Комендант, упав на подушку, заснул быстрее, чем закрылась дверь за спинами поздних гостей. Хозяин Дома утех угрюмо молчал, но сопел и косился на Иттана недобро, с поистине детской обидой. После откланялся так театрально, склонившись аж до пола, чем вызвал невольную усмешку.

— Благодарю вас за то, что позаботились о моей женщине! — окрикнул его Иттан. — Если хотите, заплачу за потраченное мыло.

Хозяин засопел ещё громче, но ничего не ответил.

Осталось порадовать Таю маленькой победой, которой Иттан, признаться, гордился. Давненько ему не удавалось убедить кого-то в своей правоте — ни ректор, ни преподаватели академии, ни родной отец, ни даже Агния не слушали его речей. Кивали и соглашались, но делали по-своему.

Иттан, задумавшись, свернул в незнакомый коридор. И застыл, принюхиваясь, глубоко втягивая ноздрями воздух.

Воняло жженым сеном и прокисшим молоком. Так пахла необструганная магия, чистая и неловкая, не знающая ограничений.

Самоучка.

Откуда тут взяться второму магу, если первого-то не жалуют? Почему он скрывает свою личину? Или потому и скрывает, что храмовники не жалуют тех, у кого есть истинная сила?

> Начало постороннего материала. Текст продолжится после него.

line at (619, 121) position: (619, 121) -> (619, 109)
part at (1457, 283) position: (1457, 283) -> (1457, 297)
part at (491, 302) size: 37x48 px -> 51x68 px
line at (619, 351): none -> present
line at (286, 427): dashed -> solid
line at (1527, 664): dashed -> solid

Иттан взял след. Он двигался бесшумно, как дикий зверь, настигающий жертву. Прислушивался к чутью, останавливаясь на короткое мгновение, на цыпочках пробирался вглубь, и луна выстилала лучами ему под ногами золотой ковер.

— Вам помочь, господин маг?! — Писклявый голосок разорвал тончайшую тишину.

Молоденький храмовник-целитель, нагруженный коромыслом и согнувшийся под тяжестью того, пугливо заморгал.

След смылся. Самоучка ускользнул.

Ничего, отыщется позже.

… Тая крепко спала. Связанная по рукам и ногам, скрючившаяся в узкой постели, замерзшая донельзя, но спала. Оковы контракта бесследно исчезли, измотав её до предела. Иттан аккуратно разрезал путы, накрыл тяжко вздохнувшую сквозь сон девушку пледом.

Необычная она. И не просто потому, что воровка. Разве бывают темноволосые рынди? Такие хрупкие, тонкие? Ладные.

Разве играют они на скрипке, да так мастерски, словно обучены этому с младенчества?

Разве могут вызывать жалость и нестерпимое желание оберегать?

— Холодно, — то ли во сне, то ли наяву всхлипнула Тая.

Иттан, не раздеваясь, плюхнулся рядом и, заключив новое свое приобретение (сколько же денег и сил в то вложено!) в кольцо рук, попытался забыться.